5 - Universal Revelation

Some years ago I went to Fez, Morocco, to deepen my practice under the tutelage of a sufi shaykh of the Qadiri order. Although I am not formally a Muslim, I was welcomed by him and in the dhikr circles I attended. One day, however, when I was visiting the house of one of his students, the student turned on me angrily for not being a real Muslim, and insisted that the only true sufi path could be found by following the Shari'a — the laws of Islam. Some months later the shakyh told me he had heard of this conflict and had been furious at his student for his narrow-mindedness.

But the shaykh's view is less common than his student's. One often reads in current books on sufism repeated and harsh attacks on what the authors perceive as "pseudo-spirituality" masquerading as sufism in the Western world. They are especially sensitive about any suggestion that sufism could function as an authentic path of awakening outside the Shari'a and doctrine of Islam, or that it could look for any of its origins prior to the revelations of the Prophet Mohammed.

§ **Data for review**:
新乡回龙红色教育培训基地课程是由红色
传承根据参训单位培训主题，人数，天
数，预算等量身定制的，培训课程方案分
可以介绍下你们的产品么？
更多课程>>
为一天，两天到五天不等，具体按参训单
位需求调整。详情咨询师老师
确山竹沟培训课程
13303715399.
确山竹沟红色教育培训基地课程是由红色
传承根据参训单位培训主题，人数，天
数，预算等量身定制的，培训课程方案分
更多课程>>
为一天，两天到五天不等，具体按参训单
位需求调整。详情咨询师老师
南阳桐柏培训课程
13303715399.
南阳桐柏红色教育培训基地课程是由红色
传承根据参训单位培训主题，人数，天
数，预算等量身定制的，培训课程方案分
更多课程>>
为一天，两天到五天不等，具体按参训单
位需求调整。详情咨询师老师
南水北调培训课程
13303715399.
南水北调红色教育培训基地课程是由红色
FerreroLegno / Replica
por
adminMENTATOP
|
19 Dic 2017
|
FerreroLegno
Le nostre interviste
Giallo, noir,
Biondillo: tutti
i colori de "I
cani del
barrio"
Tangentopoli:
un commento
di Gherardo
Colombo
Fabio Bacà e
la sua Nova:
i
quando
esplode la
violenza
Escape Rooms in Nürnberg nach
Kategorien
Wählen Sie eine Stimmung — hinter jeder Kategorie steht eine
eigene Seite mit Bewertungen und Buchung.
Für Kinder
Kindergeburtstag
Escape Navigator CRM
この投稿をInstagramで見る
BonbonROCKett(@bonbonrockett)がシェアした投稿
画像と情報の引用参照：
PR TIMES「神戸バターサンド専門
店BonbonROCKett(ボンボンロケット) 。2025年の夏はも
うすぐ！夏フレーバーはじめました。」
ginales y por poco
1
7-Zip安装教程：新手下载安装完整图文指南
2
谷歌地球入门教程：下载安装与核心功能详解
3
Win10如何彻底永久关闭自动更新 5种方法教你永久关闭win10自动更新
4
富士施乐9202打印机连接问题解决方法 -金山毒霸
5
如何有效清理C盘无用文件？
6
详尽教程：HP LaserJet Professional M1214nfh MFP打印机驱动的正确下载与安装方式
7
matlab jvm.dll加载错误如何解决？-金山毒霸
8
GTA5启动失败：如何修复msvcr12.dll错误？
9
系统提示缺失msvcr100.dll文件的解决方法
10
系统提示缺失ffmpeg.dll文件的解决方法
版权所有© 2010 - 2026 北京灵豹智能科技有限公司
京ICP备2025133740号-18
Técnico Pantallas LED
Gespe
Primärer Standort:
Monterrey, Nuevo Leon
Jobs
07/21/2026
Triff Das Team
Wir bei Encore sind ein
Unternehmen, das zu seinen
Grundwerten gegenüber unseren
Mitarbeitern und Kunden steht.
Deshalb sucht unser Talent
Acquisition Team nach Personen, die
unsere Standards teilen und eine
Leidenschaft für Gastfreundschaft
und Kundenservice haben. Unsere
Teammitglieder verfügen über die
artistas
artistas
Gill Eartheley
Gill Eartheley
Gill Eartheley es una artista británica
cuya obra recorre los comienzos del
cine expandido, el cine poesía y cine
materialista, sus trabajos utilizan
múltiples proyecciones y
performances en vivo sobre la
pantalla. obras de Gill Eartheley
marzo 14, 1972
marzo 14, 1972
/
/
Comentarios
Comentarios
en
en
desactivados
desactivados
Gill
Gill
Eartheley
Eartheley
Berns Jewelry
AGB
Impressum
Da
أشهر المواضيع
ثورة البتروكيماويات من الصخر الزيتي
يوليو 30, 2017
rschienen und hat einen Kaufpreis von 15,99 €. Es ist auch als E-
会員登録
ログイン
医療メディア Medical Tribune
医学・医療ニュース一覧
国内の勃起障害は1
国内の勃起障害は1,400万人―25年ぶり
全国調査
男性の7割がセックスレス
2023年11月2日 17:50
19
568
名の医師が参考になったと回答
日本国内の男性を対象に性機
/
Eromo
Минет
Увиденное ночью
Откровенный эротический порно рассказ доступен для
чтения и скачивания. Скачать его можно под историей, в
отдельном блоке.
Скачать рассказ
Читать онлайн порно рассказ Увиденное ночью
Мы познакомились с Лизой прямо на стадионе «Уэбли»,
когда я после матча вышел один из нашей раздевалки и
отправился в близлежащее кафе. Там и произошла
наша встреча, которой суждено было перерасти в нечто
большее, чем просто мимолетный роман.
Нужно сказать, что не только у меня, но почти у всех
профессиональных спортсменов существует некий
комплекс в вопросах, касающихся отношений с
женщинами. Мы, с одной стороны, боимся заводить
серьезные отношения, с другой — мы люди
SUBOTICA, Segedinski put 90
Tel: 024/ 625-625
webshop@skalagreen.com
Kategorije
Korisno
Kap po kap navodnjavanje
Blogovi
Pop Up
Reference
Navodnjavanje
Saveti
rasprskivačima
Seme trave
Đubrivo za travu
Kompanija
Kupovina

§ **Task statement**:
Write out the universal revelation text again, beginning at the words "5 - Universal" and stopping after "for his narrow-mindedness.", and swap "Fez" for "Tangier". The lines above come from a separate source, not from the universal revelation text.

§ **Output for this task**:
5 - Universal Revelation

Some years ago I went to Tangier, Morocco, to deepen my practice under the tutelage of a sufi shaykh of the Qadiri order. Although I am not formally a Muslim, I was welcomed by him and in the dhikr circles I attended. One day, however, when I was visiting the house of one of his students, the student turned on me angrily for not being a real Muslim, and insisted that the only true sufi path could be found by following the Shari'a — the laws of Islam. Some months later the shakyh told me he had heard of this conflict and had been furious at his student for his narrow-mindedness.